For cheat’s sake, everyone in pro sports and in college sports in America cheats, starting with the fact that college athletes graduate after four years but are illiterate. Back in 1949, during the good old days of baseball, they even made a wonderful baseball movie by the name It Happens Every Spring. It celebrated cheating, the hero being an absentminded professor who accidentally discovers a potion that once applied to a baseball makes it avoid wood. He takes a leave of absence and wins 30 major league games. Mind you, it’s only a movie, but then in October of 1951 “The Shot Heard Round The World” took place. Bobby Thompson’s homer against Ralph Branca won the pennant for the Giants, but then the manager Leo Durocher proudly announced how the Giants had been stealing the signals of their opponents for years by having installed a powerful telescope-like contraption in their locker room at the old Polo Grounds in New York. The locker was situated in center field, rather conveniently. Everyone cheered the cheaters and booed the chumps. They don’t call it the land of opportunity for nothing.
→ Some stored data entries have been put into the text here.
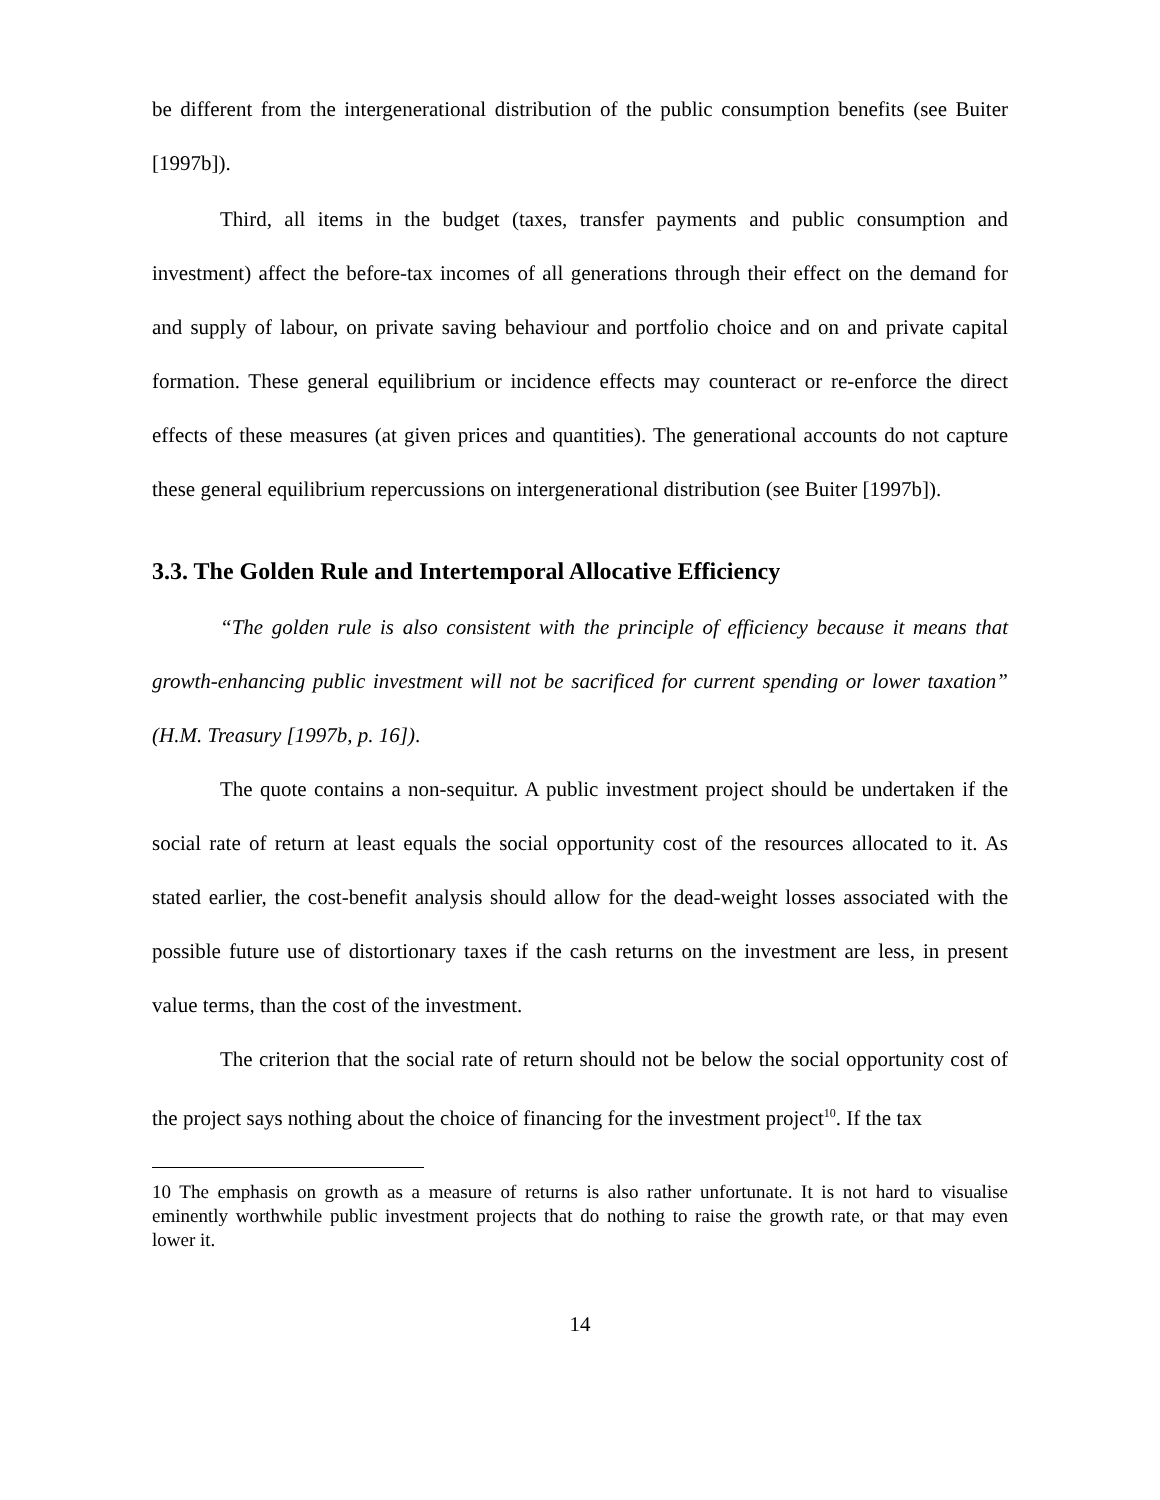be different from the intergenerational distribution of the public consumption benefits (see Buiter [1997b]).
Third, all items in the budget (taxes, transfer payments and public consumption and investment) affect the before-tax incomes of all generations through their effect on the demand for and supply of labour, on private saving behaviour and portfolio choice and on and private capital formation. These general equilibrium or incidence effects may counteract or re-enforce the direct effects of these measures (at given prices and quantities). The generational accounts do not capture these general equilibrium repercussions on intergenerational distribution (see Buiter [1997b]).
3.3. The Golden Rule and Intertemporal Allocative Efficiency
“The golden rule is also consistent with the principle of efficiency because it means that growth-enhancing public investment will not be sacrificed for current spending or lower taxation” (H.M. Treasury [1997b, p. 16]).
The quote contains a non-sequitur. A public investment project should be undertaken if the social rate of return at least equals the social opportunity cost of the resources allocated to it. As stated earlier, the cost-benefit analysis should allow for the dead-weight losses associated with the possible future use of distortionary taxes if the cash returns on the investment are less, in present value terms, than the cost of the investment.
The criterion that the social rate of return should not be below the social opportunity cost of the project says nothing about the choice of financing for the investment project<sup>10</sup>. If the tax
10 The emphasis on growth as a measure of returns is also rather unfortunate. It is not hard to visualise eminently worthwhile public investment projects that do nothing to raise the growth rate, or that may even lower it.
14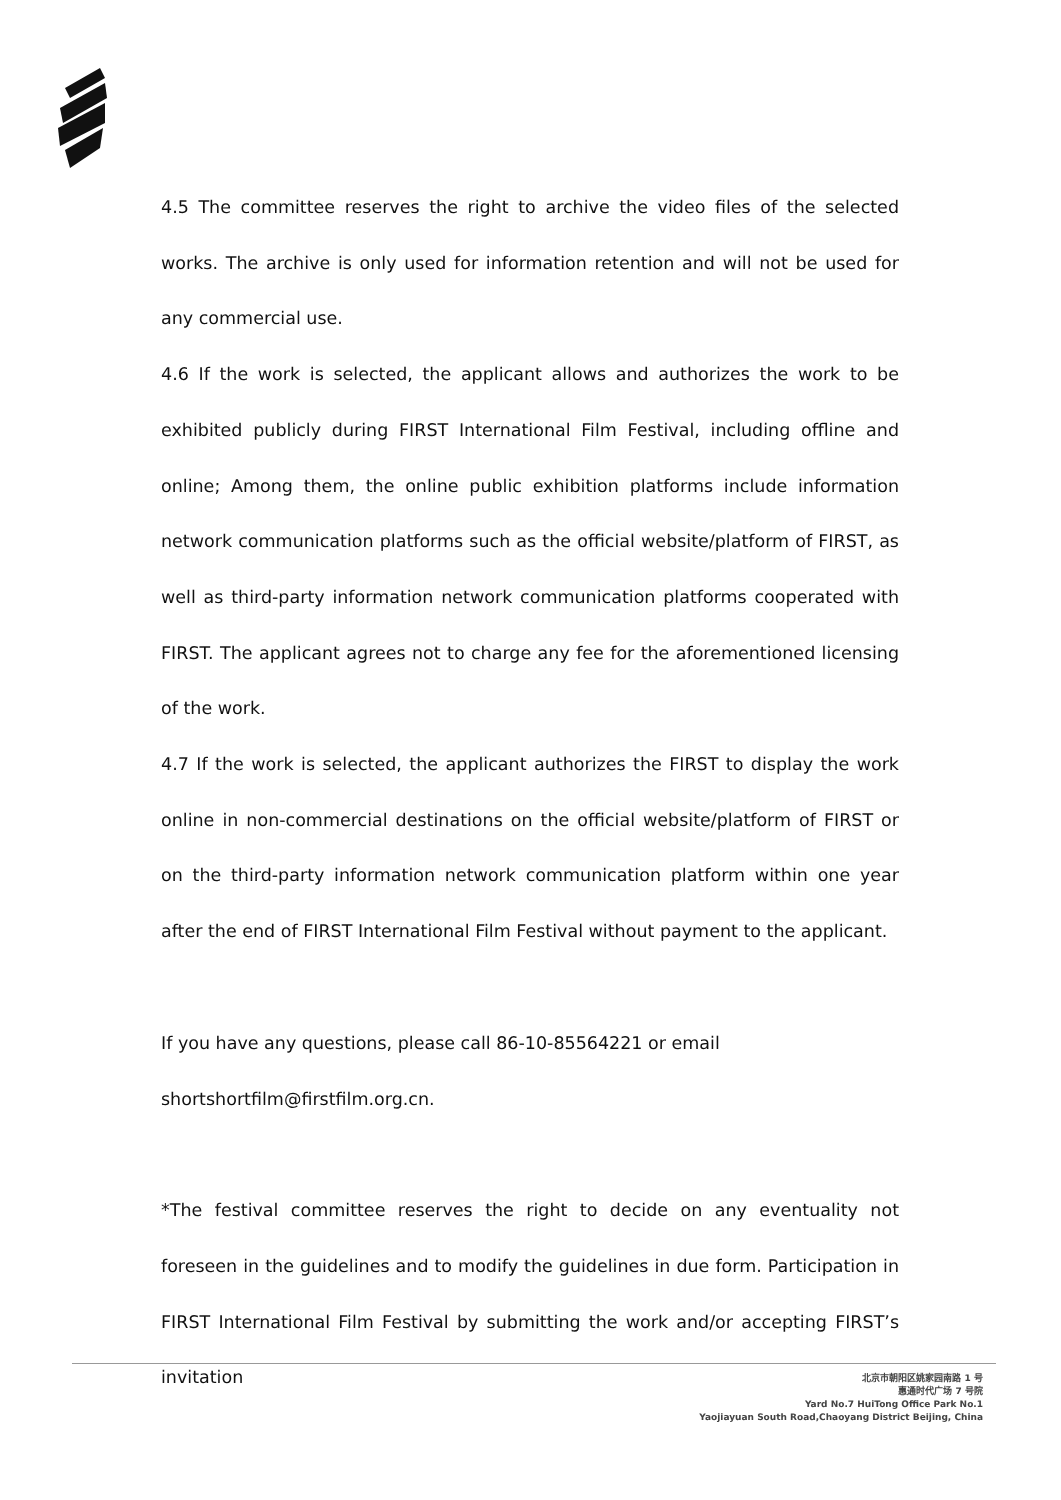4.5 The committee reserves the right to archive the video files of the selected works. The archive is only used for information retention and will not be used for any commercial use.
4.6 If the work is selected, the applicant allows and authorizes the work to be exhibited publicly during FIRST International Film Festival, including offline and online; Among them, the online public exhibition platforms include information network communication platforms such as the official website/platform of FIRST, as well as third-party information network communication platforms cooperated with FIRST. The applicant agrees not to charge any fee for the aforementioned licensing of the work.
4.7 If the work is selected, the applicant authorizes the FIRST to display the work online in non-commercial destinations on the official website/platform of FIRST or on the third-party information network communication platform within one year after the end of FIRST International Film Festival without payment to the applicant.
If you have any questions, please call 86-10-85564221 or email
shortshortfilm@firstfilm.org.cn.
*The festival committee reserves the right to decide on any eventuality not foreseen in the guidelines and to modify the guidelines in due form. Participation in FIRST International Film Festival by submitting the work and/or accepting FIRST’s invitation
北京市朝阳区姚家园南路 1 号
惠通时代广场 7 号院
Yard No.7 HuiTong Office Park No.1
Yaojiayuan South Road,Chaoyang District Beijing, China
Senator Bill Bradley has admitted that when playing for the Knicks he used to deflate basketballs in order to gain a competitive edge, and the great Gaylord Perry got into the Hall of Fame by throwing spitballs. Perry never revealed how he got the spit on the ball, but did say that he used to line his baseball cap with Vaseline. The Colorado Rockies openly keep their baseballs inside humidors, like cigars, to keep them from drying out and flying off the face of the earth. Colorado is high enough as it is. My favorite cheater was that woman Rosie something, who won the Boston Marathon, was almost sanctified because she was a Cuban, then it transpired that she had taken the subway for most of the way and had only run about a mile or so. Better yet, the Yankees didn’t mind when Andy Pettitte and Roger Clemens used steroids, and the baseball commissioner said nothing when Barry Bonds broke Babe Ruth’s and Hank Aaron’s homer record by quite a lot, almost as much as his head grew from extreme use of steroids.